I was sure he would never know which of us had carried out the revenge attack on him. And if he did find out that I was the main culprit, then I would be ready to face him.
This was the last entry from Assumpta’s time in the convent. But she had made a new entry recently.
I returned to Galway.
I know I made a promise to myself that I would never set foot in the city again. But I was drawn back by a call from a woman making a documentary. She said her name was Mel, and she was insistent. I wondered how she’d got my name. But that did not concern me too much, because I knew it was time to tell my story.
What I didn’t expect was to see him. The man who had been with Robert that day. The man who had violated and abused young, vulnerable women. Tall and elegant, neatly dressed. The woman by his side appeared drawn and subdued. But still very beautiful. And she was with the man who had abused her and a host of others decades previously. I was stuck to the pavement. How could she? But then I knew how she could. He was a brute, while at the same time a sweet-talker, a master manipulator.
I wanted to run over and drag her away from him. To shout words of sense at her. But I knew that would never work. I knew his sort. He had moulded her into a person he could control in entirety. God only knew what coercive power he had over her. I could imagine he forced her to believe that it had all been her own fault. Bastard.
Then I suspected there was a better way to bring him down. I could reveal what I knew, all that I had witnessed back then, to a wider audience. To an unforgiving audience.
I called Imelda Conroy.
Mooney knew who the killer was. A man who had so much to lose if even one person talked about his past.
A man who had been humiliated and possibly scarred by the boiling water being thrown over him.
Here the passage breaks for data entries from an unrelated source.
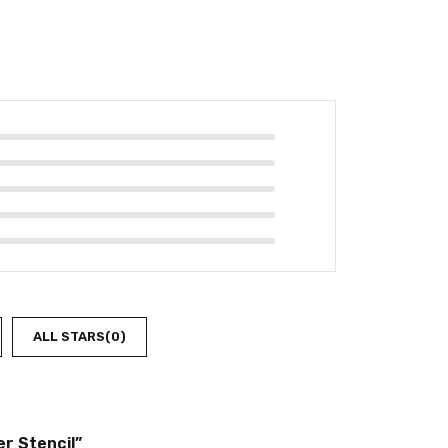
ALL STARS(
0
)
r Stencil”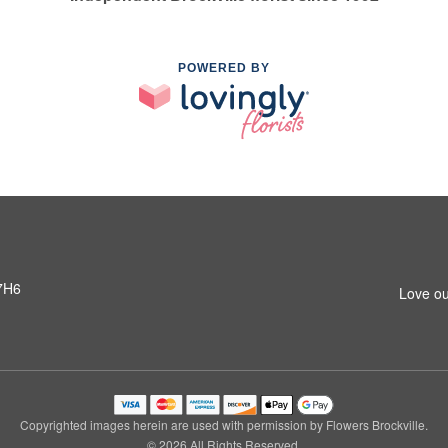
POWERED BY
 7H6
Love ou
Copyrighted images herein are used with permission by Flowers Brockville.
© 2026 All Rights Reserved.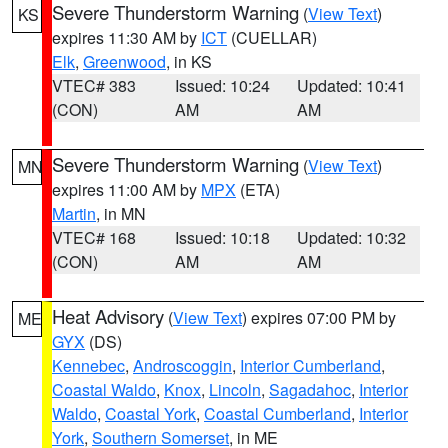
Severe Thunderstorm Warning
(
View Text
)
KS
expires 11:30 AM by
ICT
(CUELLAR)
Elk
,
Greenwood
, in KS
VTEC# 383
Issued: 10:24
Updated: 10:41
(CON)
AM
AM
Severe Thunderstorm Warning
(
View Text
)
MN
expires 11:00 AM by
MPX
(ETA)
Martin
, in MN
VTEC# 168
Issued: 10:18
Updated: 10:32
(CON)
AM
AM
Heat Advisory
(
View Text
) expires 07:00 PM by
ME
GYX
(DS)
Kennebec
,
Androscoggin
,
Interior Cumberland
,
Coastal Waldo
,
Knox
,
Lincoln
,
Sagadahoc
,
Interior
Waldo
,
Coastal York
,
Coastal Cumberland
,
Interior
York
,
Southern Somerset
, in ME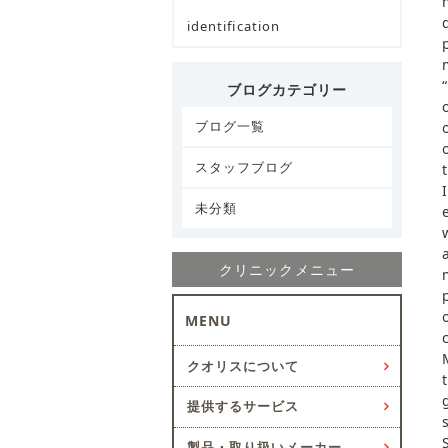
identification
ブログカテゴリー
ブログ一覧
スタッフブログ
未分類
クリニックメニュー
MENU
クオリスについて
提供するサービス
製品・取り扱いメーカー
A man who was ruthless and vengeful. He had proved that. He had manipulated Robert Hayes all those years ago. And while Robert was guilty of the crime against the little girl called Gabriel, Mooney suspected he had nothing to do with the recent killings.
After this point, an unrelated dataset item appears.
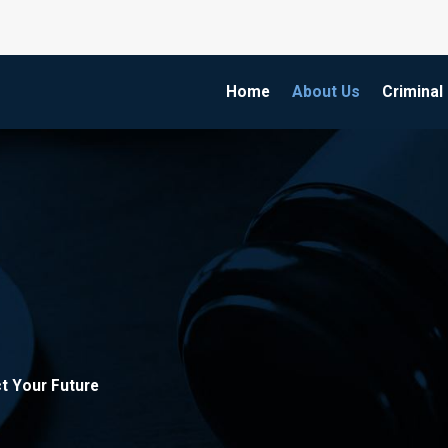
Home
About Us
Criminal
t Your Future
But his problem was that the author of the notes, Assumpta Feeney, was dead. He had no proof to link the man she’d written about to any of the crimes. Everyone who could speak up was dead, except Robert Hayes. And it was possible he would not incriminate his one-time friend and exploiter.
He’d have to talk to Imelda and get her to reveal what she knew. And he wasn’t at all sure she would want to disclose her information, as she had now asked for a solicitor. She probably wanted to broadcast her documentary and make a ton of money. He could force her to talk, threaten to charge her with impeding an investigation. With obstructing the course of justice. That would take time. What else could he do in the short term?
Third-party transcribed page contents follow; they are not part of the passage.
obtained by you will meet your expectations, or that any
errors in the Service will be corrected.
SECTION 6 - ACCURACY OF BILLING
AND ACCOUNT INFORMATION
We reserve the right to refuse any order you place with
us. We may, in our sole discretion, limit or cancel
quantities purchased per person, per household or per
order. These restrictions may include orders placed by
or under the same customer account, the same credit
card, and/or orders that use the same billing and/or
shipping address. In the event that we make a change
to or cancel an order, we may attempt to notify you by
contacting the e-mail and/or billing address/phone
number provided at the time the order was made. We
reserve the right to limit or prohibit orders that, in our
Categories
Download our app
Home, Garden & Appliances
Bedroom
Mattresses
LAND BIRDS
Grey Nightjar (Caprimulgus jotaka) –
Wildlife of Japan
He needed Lottie Parker’s help. He had already crossed enough lines to tarnish his reputation, one more to add to the list wasn’t going to make much difference to him, but it might help catch a brutal killer.
He sent a text to Inspector Parker. Then he sent it to DS Boyd.
86
The scream that Lottie and Boyd had heard came from the kitchen. They rushed in to find blood dripping from Grace’s hand. A knife lay on the floor.
‘What happened?’ Boyd ran to her side.
‘I cut myself,’ Grace said, as if it was blindingly obvious. She turned on the tap and waited for the water to run cold.
‘How did you do that?’ Boyd asked.
‘I was peeling spuds. I couldn’t find the potato peeler. I know I have it somewhere… I used the little knife. It’s too sharp.’
He held her hand under the running water.
‘Where’s Bryan?’ Lottie asked.
Grace pulled her hand free. Blood-infused water splashed around and dripped to the floor. ‘What areyoudoing here?’
‘I want to apologise and?—’
Her phone beeped with a text, and Boyd’s did so a second later. They both checked their screens.
‘Mooney,’ they said simultaneously.
She read the start of the message on the locked screen.
‘Shit, Boyd.’
‘Double shit,’ he said.
She looked over at Grace. ‘Where is Bryan?’